Catch looked inside the bag; sure enough, it was full of newly picked green peas.
“Sorry I didn’t shell them for you,” Ed said.
“This is awfully nice,” Catch said. It wasn’t like him to say that. It was something an old woman would have said.
Ed smiled, showing his crooked teeth. “I seen what you done on the beach today. I want to show you something.” He walked back to his truck and motioned for Catch to follow.
Inside the bed of Ed’s pickup was something black and as wet as a seal: the dog, stilled now from the bullet wound in the chest, right about where Catch had kicked it. All muscle and bone, the dog was as impressive dead as alive.
“I followed him after you left with the girl,” Ed said. “It took a while, but I got him.”
The dead dog’s fur was crusted with salt and smelled of ocean. It seemed more fish than dog now. Catch put his hand on the dog’s body, near where it had been shot. He could feel the ribs and see its pink tongue hanging out.
“No place for dogs here,” Catch said.
“You got that right,” Ed said. He climbed into his truck and slammed the door. “I’m headed for the dump.”
Catch thanked him for the peas and watched him back out of the drive, the truck pitching at every pothole, the dog’s body thumping in the back.
Inside the trailer Catch put the bag of peas in the pint-size refrigerator, then went to check on Mary, who was asleep. He thought about waking her to tell her about the dog, but it was hardly happy news.
Catch reached under the bed and pulled out a shoe box. He emptied his pockets into the box, which was full of paper scraps. He thought of the words critical mass and all the words on scraps of pages he’d found, the sentences he’d saved, some of which stood out like warning signs or prophecies: Ordinarily the mean of a population is unknown. . . . When it was full, the fishermen pulled it up on the shore. . . . “Must I die?” . . . The kingdom of heaven is like treasure hidden in a field. . . . This is how it will be at the end of the age. The angels will come and separate the wicked from the righteous and throw them into the fiery furnace, where there will be weeping and gnashing of teeth. . . . To turn the light on, slide the switch forward.

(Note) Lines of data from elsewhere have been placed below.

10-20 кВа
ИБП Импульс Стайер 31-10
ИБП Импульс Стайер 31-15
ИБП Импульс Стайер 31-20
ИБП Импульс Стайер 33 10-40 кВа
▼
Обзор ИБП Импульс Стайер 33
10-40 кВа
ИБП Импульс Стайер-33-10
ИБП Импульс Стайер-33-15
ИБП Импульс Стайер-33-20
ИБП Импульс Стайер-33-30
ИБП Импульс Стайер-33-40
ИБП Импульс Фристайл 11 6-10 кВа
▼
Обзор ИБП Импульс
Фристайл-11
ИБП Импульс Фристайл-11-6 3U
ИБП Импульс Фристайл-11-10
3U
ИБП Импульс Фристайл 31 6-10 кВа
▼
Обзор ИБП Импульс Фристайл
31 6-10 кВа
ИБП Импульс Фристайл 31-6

Maybe someday it would all make sense.
He supposed killing the dog had been the right thing to do, but he was glad someone else had done it.
There had to come a time when all this mess would be over. This was America, for Christ’s sake. Things got done. Maybe he and this man named Ed could get together and start their own crew, get to rebuilding. Maybe he and Ed could make that time come sooner.
Catch sat down on the edge of the bed next to the sleeping girl. She stirred, and the tattoo of the sun on her arm peeked out from beneath a blue cotton blanket he’d gotten from a pile Goodwill had set out at a service station after the storm. There wasn’t much that belonged to him outright anymore.
“Somebody stole my gal,” Catch sang quietly, slower than the old jazz song was meant to be sung. “Somebody stole my pal. Somebody came and took her away. She didn’t even say she was leaving.” He hummed the next few lines of the tune the Dukes of Dixieland had never played for his new young bride, Norma, on their first night together in New Orleans. He thought of the way she used to be, the way it all used to be, and he kept humming, because he couldn’t remember the words.